Source data
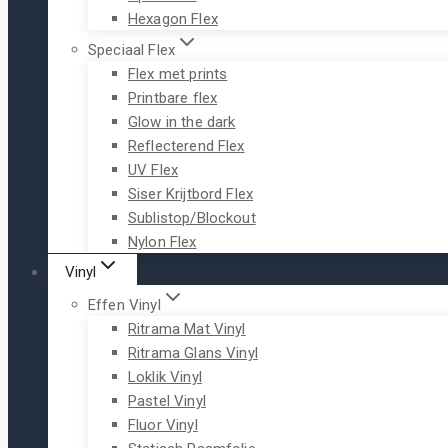
Hexagon Flex
Speciaal Flex
Flex met prints
Printbare flex
Glow in the dark
Reflecterend Flex
UV Flex
Siser Krijtbord Flex
Sublistop/Blockout
Nylon Flex
Vinyl
Effen Vinyl
Ritrama Mat Vinyl
Ritrama Glans Vinyl
Loklik Vinyl
Pastel Vinyl
Fluor Vinyl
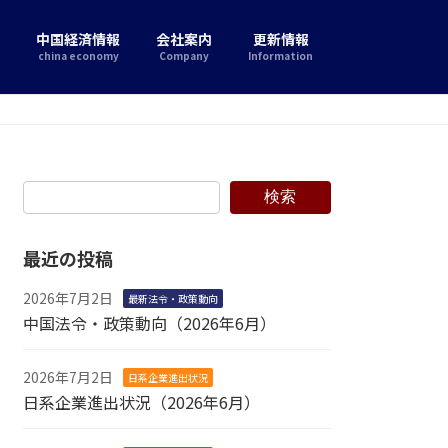
中国経済情報
会社案内
更新情報
china economy
Company
Information
検索
最近の投稿
2026年7月2日
最新法令・政策動向
中国法令・政策動向（2026年6月）
2026年7月2日
日系企業進出状況
日系企業進出状況（2026年6月）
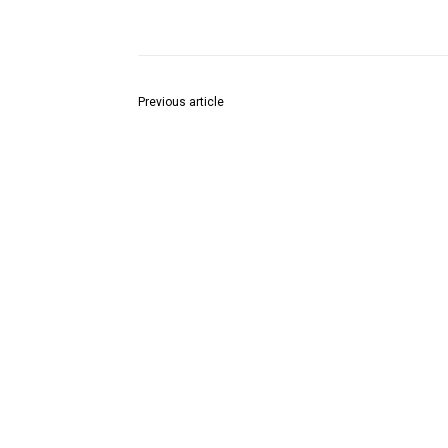
Share
Previous article
शराब की दुकान को बंद कर दें नहीं तो हमें जिला स्तर पर कड़ा
विरोध करना पड़ेगा : सुरेश पाईकराव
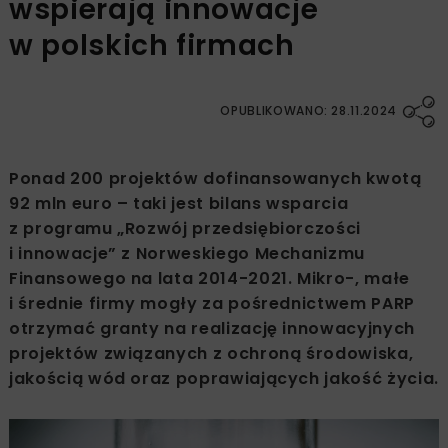
wspierają innowacje
w polskich firmach
OPUBLIKOWANO: 28.11.2024
Ponad 200 projektów dofinansowanych kwotą
92 mln euro – taki jest bilans wsparcia
z programu „Rozwój przedsiębiorczości
i innowacje” z Norweskiego Mechanizmu
Finansowego na lata 2014-2021. Mikro-, małe
i średnie firmy mogły za pośrednictwem PARP
otrzymać granty na realizację innowacyjnych
projektów związanych z ochroną środowiska,
jakością wód oraz poprawiających jakość życia.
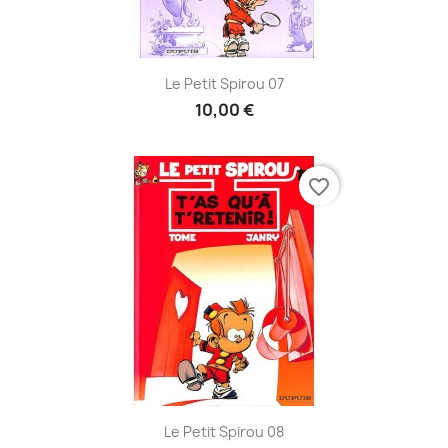
Le Petit Spirou 07
10,00 €
favorite_border
Le Petit Spirou 08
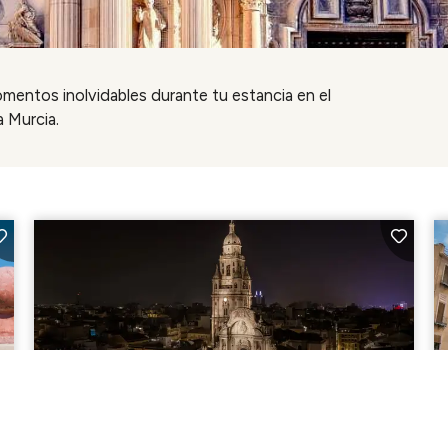
omentos inolvidables durante tu estancia en el
 Murcia.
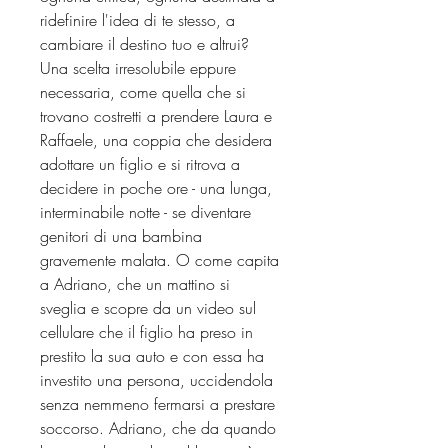
ridefinire l'idea di te stesso, a
cambiare il destino tuo e altrui?
Una scelta irresolubile eppure
necessaria, come quella che si
trovano costretti a prendere Laura e
Raffaele, una coppia che desidera
adottare un figlio e si ritrova a
decidere in poche ore - una lunga,
interminabile notte - se diventare
genitori di una bambina
gravemente malata. O come capita
a Adriano, che un mattino si
sveglia e scopre da un video sul
cellulare che il figlio ha preso in
prestito la sua auto e con essa ha
investito una persona, uccidendola
senza nemmeno fermarsi a prestare
soccorso. Adriano, che da quando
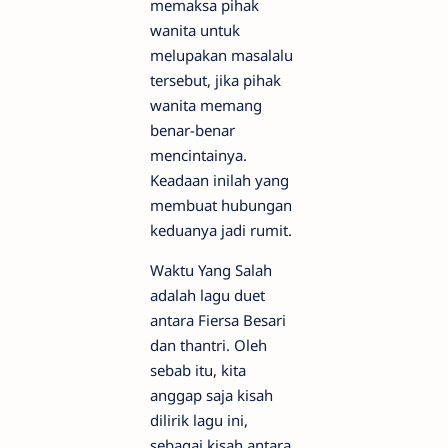
memaksa pihak
wanita untuk
melupakan masalalu
tersebut, jika pihak
wanita memang
benar-benar
mencintainya.
Keadaan inilah yang
membuat hubungan
keduanya jadi rumit.
Waktu Yang Salah
adalah lagu duet
antara Fiersa Besari
dan thantri. Oleh
sebab itu, kita
anggap saja kisah
dilirik lagu ini,
sebagai kisah antara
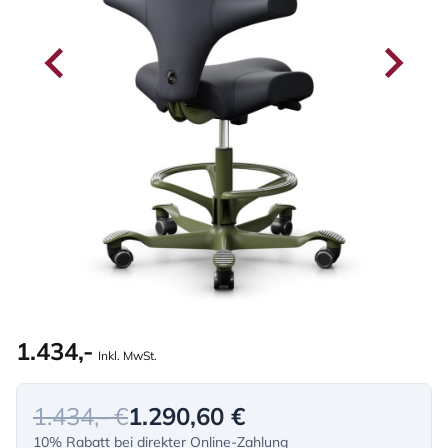
1.434,-
Inkl. MwSt.
1.434,- €
1.290,60 €
10% Rabatt bei direkter Online-Zahlung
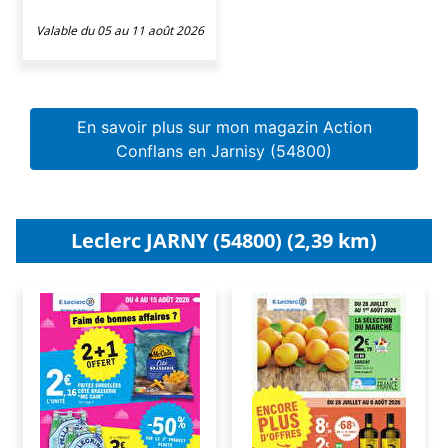
Valable du 05 au 11 août 2026
En savoir plus sur mon magazin Action
Conflans en Jarnisy (54800)
Leclerc JARNY (54800) (2,39 km)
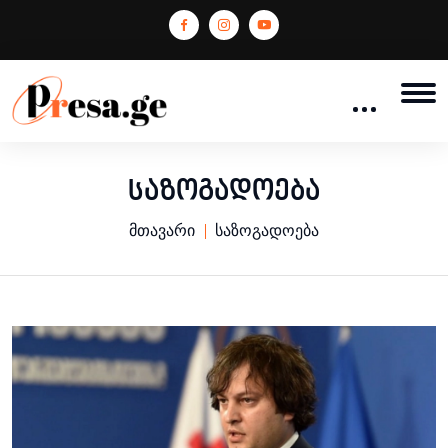
საზოგადოება
მთავარი
საზოგადოება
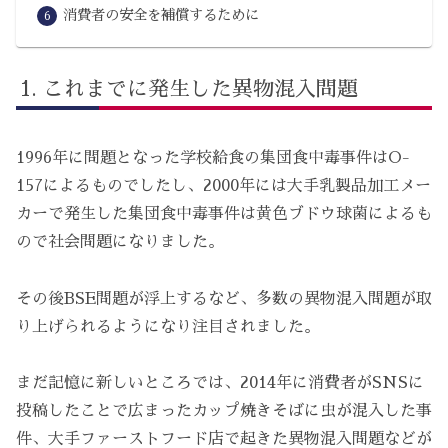
消費者の安全を補償するために
これまでに発生した異物混入問題
1996年に問題となった学校給食の集団食中毒事件はO-
157によるものでしたし、2000年には大手乳製品加工メー
カーで発生した集団食中毒事件は黄色ブドウ球菌によるも
ので社会問題になりました。
その後BSE問題が浮上するなど、多数の異物混入問題が取
り上げられるようになり注目されました。
まだ記憶に新しいところでは、2014年に消費者がSNSに
投稿したことで広まったカップ焼きそばに虫が混入した事
件、大手ファーストフード店で起きた異物混入問題などが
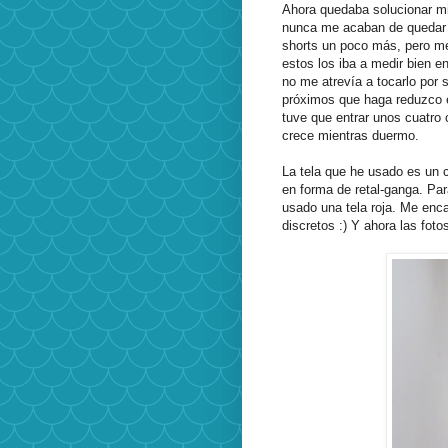
Ahora quedaba solucionar mi
nunca me acaban de quedar 
shorts un poco más, pero m
estos los iba a medir bien e
no me atrevía a tocarlo por 
próximos que haga reduzco el
tuve que entrar unos cuatro c
crece mientras duermo.
La tela que he usado es un 
en forma de retal-ganga. Para 
usado una tela roja. Me enc
discretos :) Y ahora las foto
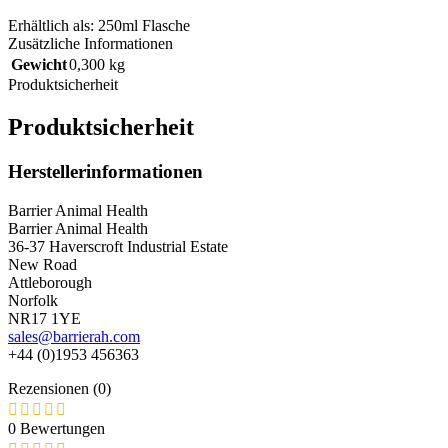
Erhältlich als: 250ml Flasche
Zusätzliche Informationen
Gewicht
0,300 kg
Produktsicherheit
Produktsicherheit
Herstellerinformationen
Barrier Animal Health
Barrier Animal Health
36-37 Haverscroft Industrial Estate
New Road
Attleborough
Norfolk
NR17 1YE
sales@barrierah.com
+44 (0)1953 456363
Rezensionen (0)
0 Bewertungen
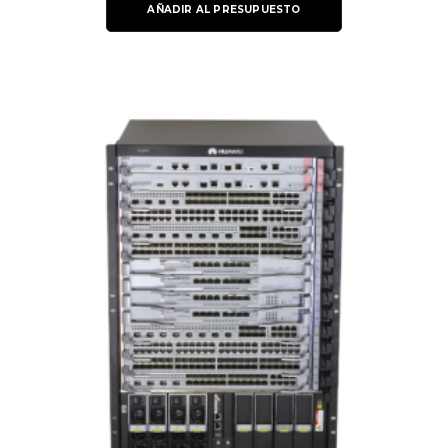
AÑADIR AL PRESUPUESTO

# Assigned task
Filter the data down to the lines that contain the string "tela", and copy them.

# Result of this exercise
La tela que he usado es un 
usado una tela roja. Me enc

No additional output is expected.